[Tasks for this exercise]
a) In the passage on export subsidies below, from what date must contracting parties stop granting subsidies on the export of products other than primary products?
b) Reproduce part of the passage on export subsidies below word for word: begin at the words "Further, as from" and stop after "of existing, subsidies.".
c) Carry on the passage on export subsidies below, picking up right after its final sentence.

[Extract]
━━━━━━━━

Accordingly, contracting parties should seek to avoid the use of
subsidies on the export of primary products. If, however, a contracting
party grants directly or indirectly any form of subsidy which operates
to increase the export of any primary product from its territory, such
subsidy shall not be applied in a manner which results in that
contracting party having more than an equitable share of world export
trade in that product, account being taken of the shares of the
contracting parties in such trade in the product during a previous
representative period, and any special factors which may have affected
or may be affecting such trade in the product.
4.
Further, as from 1 January 1958 or the earliest practicable date
thereafter, contracting parties shall cease to grant either directly or
indirectly any form of subsidy on the export of any product other than a
primary product which subsidy results in the sale of such product for
export at a price lower than the comparable price charged for the like
product to buyers in the domestic market. Until 31 December 1957 no
contracting party shall extend the scope of any such subsidization
beyond that existing on 1 January 1955 by the introduction of new, or
the extension of existing, subsidies.

━━━━━━━━

[The data]
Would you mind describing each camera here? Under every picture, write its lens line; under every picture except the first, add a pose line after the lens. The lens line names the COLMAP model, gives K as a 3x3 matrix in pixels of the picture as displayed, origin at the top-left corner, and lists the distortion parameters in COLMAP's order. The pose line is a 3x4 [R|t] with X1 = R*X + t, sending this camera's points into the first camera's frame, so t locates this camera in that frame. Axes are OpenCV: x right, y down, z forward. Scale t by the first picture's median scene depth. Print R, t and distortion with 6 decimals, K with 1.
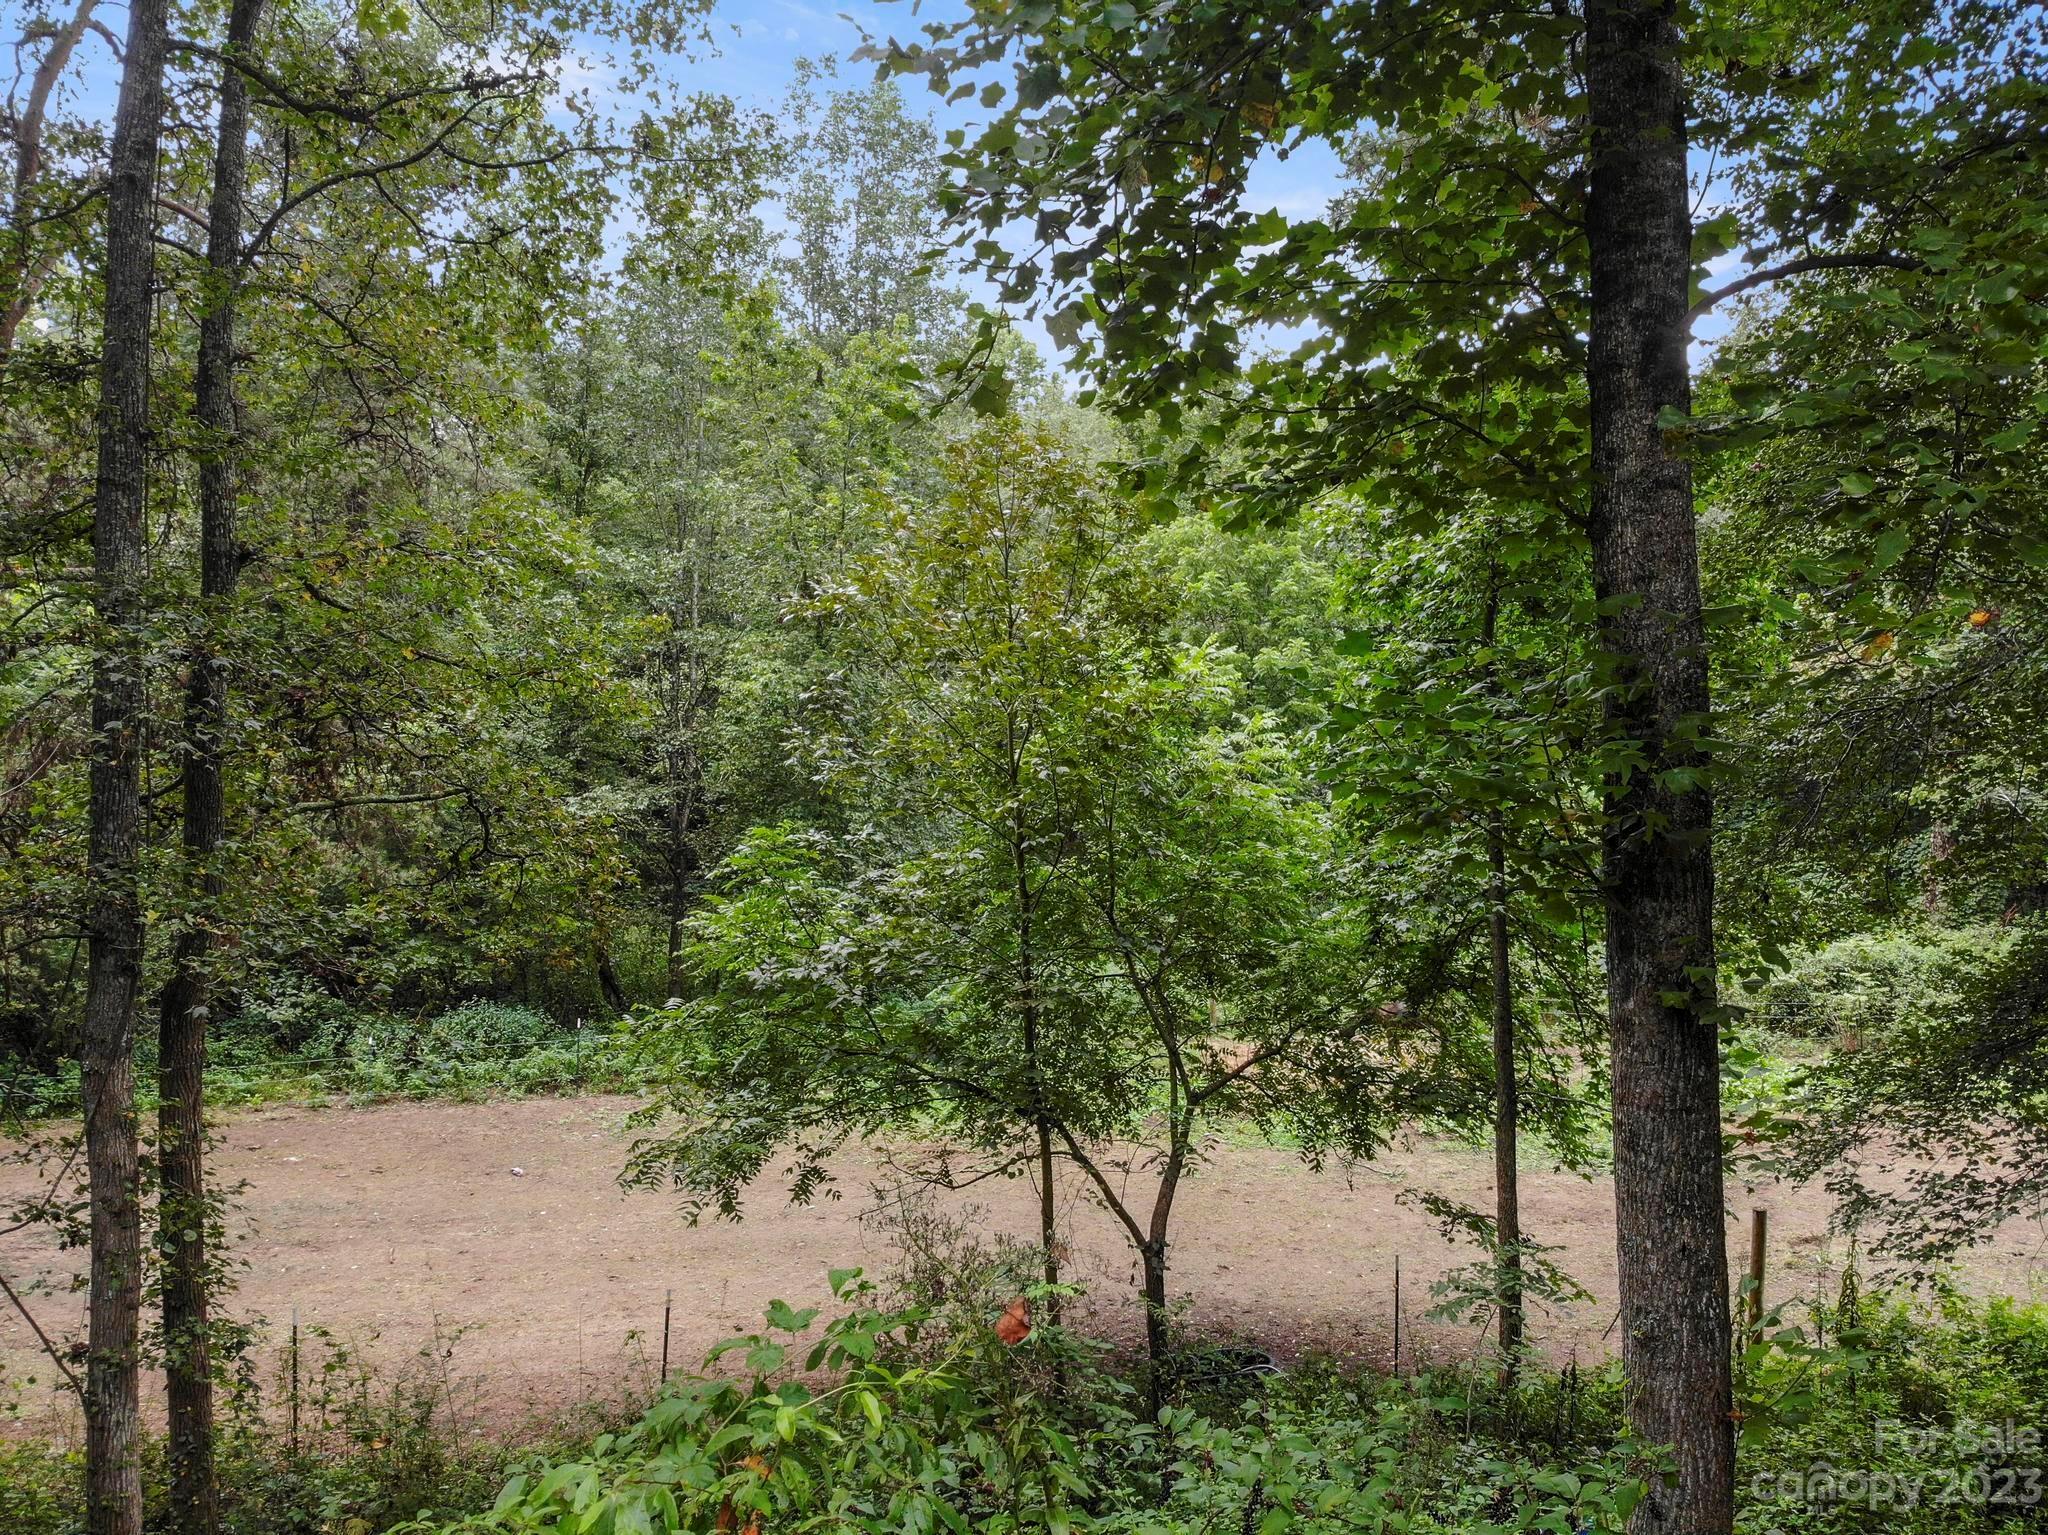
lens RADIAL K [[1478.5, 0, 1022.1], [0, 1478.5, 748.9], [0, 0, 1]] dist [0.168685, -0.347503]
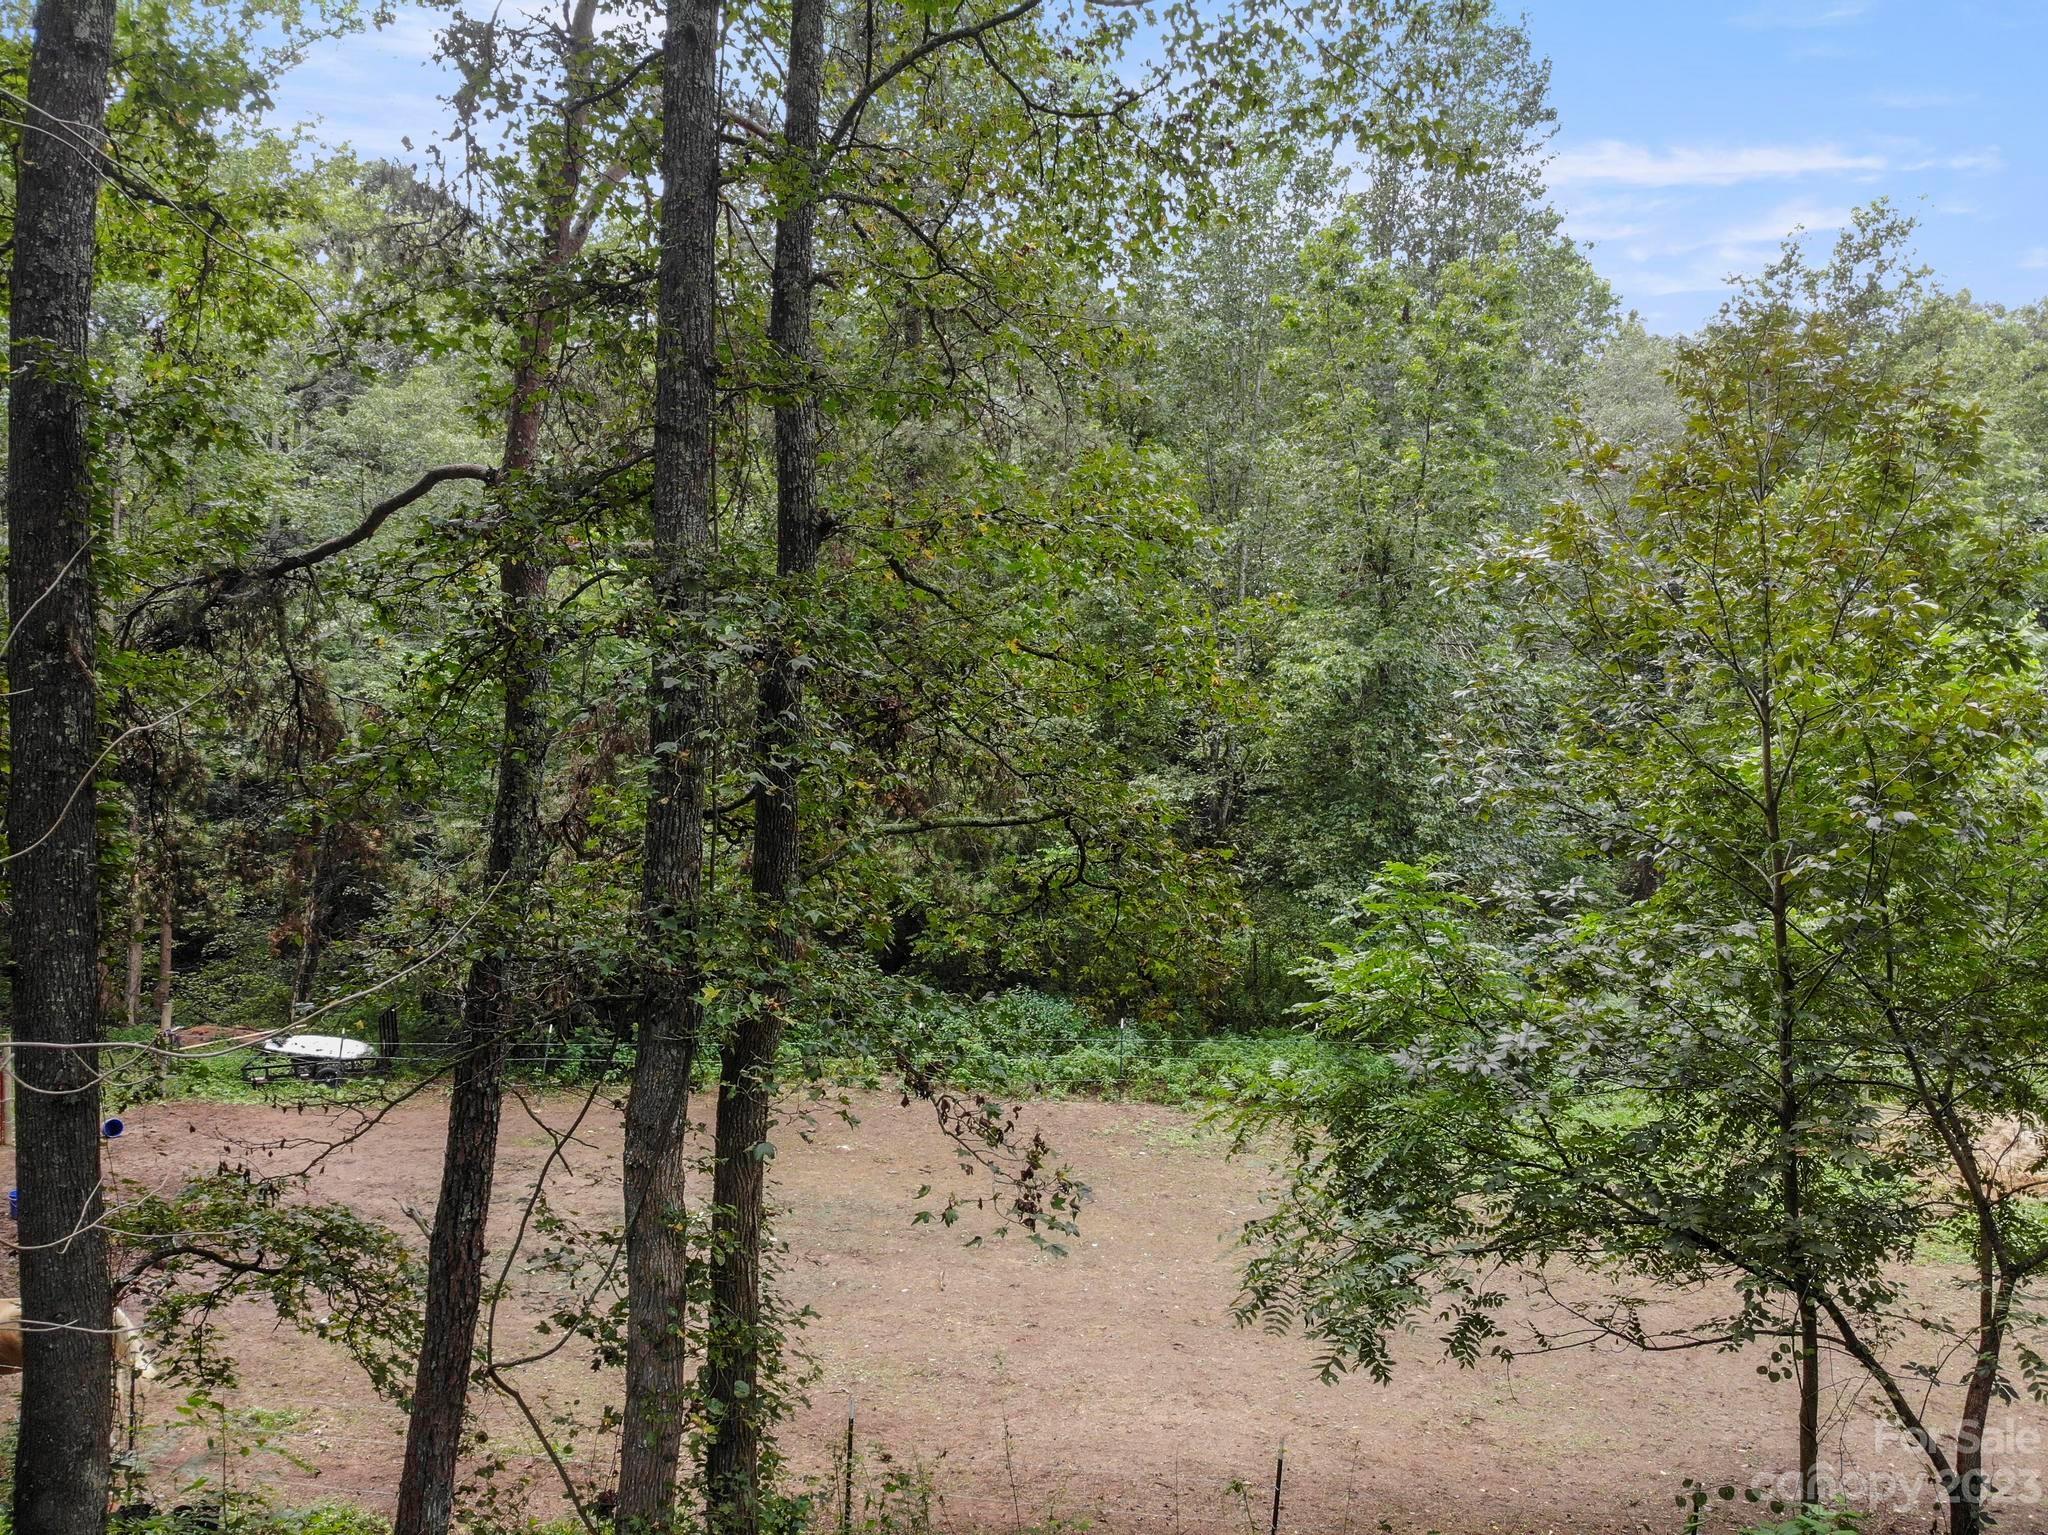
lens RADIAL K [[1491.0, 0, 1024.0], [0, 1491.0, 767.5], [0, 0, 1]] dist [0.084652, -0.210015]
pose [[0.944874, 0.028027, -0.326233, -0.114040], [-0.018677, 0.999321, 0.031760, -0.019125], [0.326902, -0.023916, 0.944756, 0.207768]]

━━━━━━━━

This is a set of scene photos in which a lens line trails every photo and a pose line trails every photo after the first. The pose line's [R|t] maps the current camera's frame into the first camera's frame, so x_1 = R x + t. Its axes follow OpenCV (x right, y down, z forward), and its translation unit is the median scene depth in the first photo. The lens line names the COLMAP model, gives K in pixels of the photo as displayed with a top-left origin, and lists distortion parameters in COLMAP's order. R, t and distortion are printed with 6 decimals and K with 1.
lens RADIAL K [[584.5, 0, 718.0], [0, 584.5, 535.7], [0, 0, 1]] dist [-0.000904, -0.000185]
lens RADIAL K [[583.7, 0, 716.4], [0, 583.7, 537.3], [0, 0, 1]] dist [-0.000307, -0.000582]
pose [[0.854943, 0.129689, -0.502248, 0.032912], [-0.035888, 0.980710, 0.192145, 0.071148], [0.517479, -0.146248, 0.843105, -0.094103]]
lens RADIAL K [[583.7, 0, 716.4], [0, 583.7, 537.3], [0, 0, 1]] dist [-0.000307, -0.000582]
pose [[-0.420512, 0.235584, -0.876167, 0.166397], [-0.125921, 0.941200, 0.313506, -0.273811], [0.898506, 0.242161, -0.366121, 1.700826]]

━━━━━━━━

[Results by task]
a) From 1 January 1958 or the earliest practicable date thereafter.

b)
Further, as from 1 January 1958 or the earliest practicable date
thereafter, contracting parties shall cease to grant either directly or
indirectly any form of subsidy on the export of any product other than a
primary product which subsidy results in the sale of such product for
export at a price lower than the comparable price charged for the like
product to buyers in the domestic market. Until 31 December 1957 no
contracting party shall extend the scope of any such subsidization
beyond that existing on 1 January 1955 by the introduction of new, or
the extension of existing, subsidies.

c)
5. The CONTRACTING PARTIES shall review the operation of the
provisions of this Article from time to time with a view to examining
its effectiveness, in the light of actual experience, in promoting the
objectives of this Agreement and avoiding subsidization seriously
prejudicial to the trade or interests of contracting parties.
B. Text of Ad Article XVI
Ad Article XVI
The exemption of an exported product from duties or taxes borne by
the like product when destined for domestic consumption, or the
remission of such duties or taxes in amounts not in excess of those
which have accrued, shall not be deemed to be a subsidy.
Section B
1. Nothing in Section B shall preclude the use by a contracting party
of multiple rates of exchange in accordance with the Articles of
Agreement of the International Monetary Fund.
2. For the purposes of
Section
B, a “primary product” is
understood to be any product of farm, forest or fishery, or any mineral,
in its natural form or which has undergone such processing as is
customarily required to prepare it for marketing in substantial volume
in international trade.
Paragraph 3
1. The fact that a contracting party has not exported the product in
question during the previous representative period would not in itself
preclude that contracting party from establishing its right to obtain a
share of the trade in the product concerned.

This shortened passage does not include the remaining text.